TASK TO CARRY OUT -
Can you express every line of the records below as a single JSON list of strings, with one string per line and blank lines left out?
---------- EXERCISE MATERIALS
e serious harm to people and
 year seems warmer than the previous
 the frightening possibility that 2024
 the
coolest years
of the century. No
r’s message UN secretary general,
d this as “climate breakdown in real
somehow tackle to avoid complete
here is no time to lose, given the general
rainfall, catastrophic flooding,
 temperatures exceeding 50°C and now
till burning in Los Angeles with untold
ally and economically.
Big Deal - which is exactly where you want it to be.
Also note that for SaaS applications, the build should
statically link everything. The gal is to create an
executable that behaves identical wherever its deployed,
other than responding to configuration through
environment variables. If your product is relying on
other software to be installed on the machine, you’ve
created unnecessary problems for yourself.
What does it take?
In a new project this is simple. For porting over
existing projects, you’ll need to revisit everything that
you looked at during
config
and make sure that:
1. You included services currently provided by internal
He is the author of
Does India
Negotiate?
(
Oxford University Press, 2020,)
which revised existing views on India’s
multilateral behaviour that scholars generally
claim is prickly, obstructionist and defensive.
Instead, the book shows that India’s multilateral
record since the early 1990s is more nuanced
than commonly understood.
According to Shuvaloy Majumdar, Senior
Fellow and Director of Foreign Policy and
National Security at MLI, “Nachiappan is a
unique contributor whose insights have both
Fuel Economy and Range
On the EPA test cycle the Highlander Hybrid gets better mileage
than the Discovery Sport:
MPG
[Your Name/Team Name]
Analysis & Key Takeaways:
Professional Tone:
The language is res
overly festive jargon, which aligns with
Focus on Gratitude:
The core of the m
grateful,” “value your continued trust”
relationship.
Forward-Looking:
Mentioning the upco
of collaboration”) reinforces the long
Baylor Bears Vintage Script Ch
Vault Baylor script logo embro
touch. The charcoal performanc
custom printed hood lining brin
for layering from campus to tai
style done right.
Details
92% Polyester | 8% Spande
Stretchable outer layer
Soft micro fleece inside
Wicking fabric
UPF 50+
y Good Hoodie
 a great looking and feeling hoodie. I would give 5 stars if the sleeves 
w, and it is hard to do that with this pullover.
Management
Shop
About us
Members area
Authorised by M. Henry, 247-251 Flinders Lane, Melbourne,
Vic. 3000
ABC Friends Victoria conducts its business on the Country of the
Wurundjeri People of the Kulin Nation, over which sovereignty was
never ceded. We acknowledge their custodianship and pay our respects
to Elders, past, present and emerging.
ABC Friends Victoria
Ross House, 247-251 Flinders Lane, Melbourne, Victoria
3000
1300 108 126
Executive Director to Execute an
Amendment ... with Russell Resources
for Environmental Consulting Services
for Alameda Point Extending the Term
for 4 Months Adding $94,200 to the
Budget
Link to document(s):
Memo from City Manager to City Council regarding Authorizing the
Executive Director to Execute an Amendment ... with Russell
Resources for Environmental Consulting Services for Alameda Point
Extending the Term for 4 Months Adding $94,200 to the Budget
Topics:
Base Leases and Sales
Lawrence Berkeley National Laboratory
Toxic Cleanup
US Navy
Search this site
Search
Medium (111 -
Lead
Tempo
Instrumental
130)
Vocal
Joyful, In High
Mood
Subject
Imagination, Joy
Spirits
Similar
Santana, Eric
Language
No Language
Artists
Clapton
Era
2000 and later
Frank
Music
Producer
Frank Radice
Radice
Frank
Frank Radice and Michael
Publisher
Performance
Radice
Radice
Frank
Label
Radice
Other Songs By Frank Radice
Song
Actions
--------------------
COMPLETED EXERCISE -
[
  "e serious harm to people and",
  " year seems warmer than the previous",
  " the frightening possibility that 2024",
  " the",
  "coolest years",
  "of the century. No",
  "r’s message UN secretary general,",
  "d this as “climate breakdown in real",
  "somehow tackle to avoid complete",
  "here is no time to lose, given the general",
  "rainfall, catastrophic flooding,",
  " temperatures exceeding 50°C and now",
  "till burning in Los Angeles with untold",
  "ally and economically.",
  "Big Deal - which is exactly where you want it to be.",
  "Also note that for SaaS applications, the build should",
  "statically link everything. The gal is to create an",
  "executable that behaves identical wherever its deployed,",
  "other than responding to configuration through",
  "environment variables. If your product is relying on",
  "other software to be installed on the machine, you’ve",
  "created unnecessary problems for yourself.",
  "What does it take?",
  "In a new project this is simple. For porting over",
  "existing projects, you’ll need to revisit everything that",
  "you looked at during",
  "config",
  "and make sure that:",
  "1. You included services currently provided by internal",
  "He is the author of",
  "Does India",
  "Negotiate?",
  "(",
  "Oxford University Press, 2020,)",
  "which revised existing views on India’s",
  "multilateral behaviour that scholars generally",
  "claim is prickly, obstructionist and defensive.",
  "Instead, the book shows that India’s multilateral",
  "record since the early 1990s is more nuanced",
  "than commonly understood.",
  "According to Shuvaloy Majumdar, Senior",
  "Fellow and Director of Foreign Policy and",
  "National Security at MLI, “Nachiappan is a",
  "unique contributor whose insights have both",
  "Fuel Economy and Range",
  "On the EPA test cycle the Highlander Hybrid gets better mileage",
  "than the Discovery Sport:",
  "MPG",
  "[Your Name/Team Name]",
  "Analysis & Key Takeaways:",
  "Professional Tone:",
  "The language is res",
  "overly festive jargon, which aligns with",
  "Focus on Gratitude:",
  "The core of the m",
  "grateful,” “value your continued trust”",
  "relationship.",
  "Forward-Looking:",
  "Mentioning the upco",
  "of collaboration”) reinforces the long",
  "Baylor Bears Vintage Script Ch",
  "Vault Baylor script logo embro",
  "touch. The charcoal performanc",
  "custom printed hood lining brin",
  "for layering from campus to tai",
  "style done right.",
  "Details",
  "92% Polyester | 8% Spande",
  "Stretchable outer layer",
  "Soft micro fleece inside",
  "Wicking fabric",
  "UPF 50+",
  "y Good Hoodie",
  " a great looking and feeling hoodie. I would give 5 stars if the sleeves ",
  "w, and it is hard to do that with this pullover.",
  "Management",
  "Shop",
  "About us",
  "Members area",
  "Authorised by M. Henry, 247-251 Flinders Lane, Melbourne,",
  "Vic. 3000",
  "ABC Friends Victoria conducts its business on the Country of the",
  "Wurundjeri People of the Kulin Nation, over which sovereignty was",
  "never ceded. We acknowledge their custodianship and pay our respects",
  "to Elders, past, present and emerging.",
  "ABC Friends Victoria",
  "Ross House, 247-251 Flinders Lane, Melbourne, Victoria",
  "3000",
  "1300 108 126",
  "Executive Director to Execute an",
  "Amendment ... with Russell Resources",
  "for Environmental Consulting Services",
  "for Alameda Point Extending the Term",
  "for 4 Months Adding $94,200 to the",
  "Budget",
  "Link to document(s):",
  "Memo from City Manager to City Council regarding Authorizing the",
  "Executive Director to Execute an Amendment ... with Russell",
  "Resources for Environmental Consulting Services for Alameda Point",
  "Extending the Term for 4 Months Adding $94,200 to the Budget",
  "Topics:",
  "Base Leases and Sales",
  "Lawrence Berkeley National Laboratory",
  "Toxic Cleanup",
  "US Navy",
  "Search this site",
  "Search",
  "Medium (111 -",
  "Lead",
  "Tempo",
  "Instrumental",
  "130)",
  "Vocal",
  "Joyful, In High",
  "Mood",
  "Subject",
  "Imagination, Joy",
  "Spirits",
  "Similar",
  "Santana, Eric",
  "Language",
  "No Language",
  "Artists",
  "Clapton",
  "Era",
  "2000 and later",
  "Frank",
  "Music",
  "Producer",
  "Frank Radice",
  "Radice",
  "Frank",
  "Frank Radice and Michael",
  "Publisher",
  "Performance",
  "Radice",
  "Radice",
  "Frank",
  "Label",
  "Radice",
  "Other Songs By Frank Radice",
  "Song",
  "Actions"
]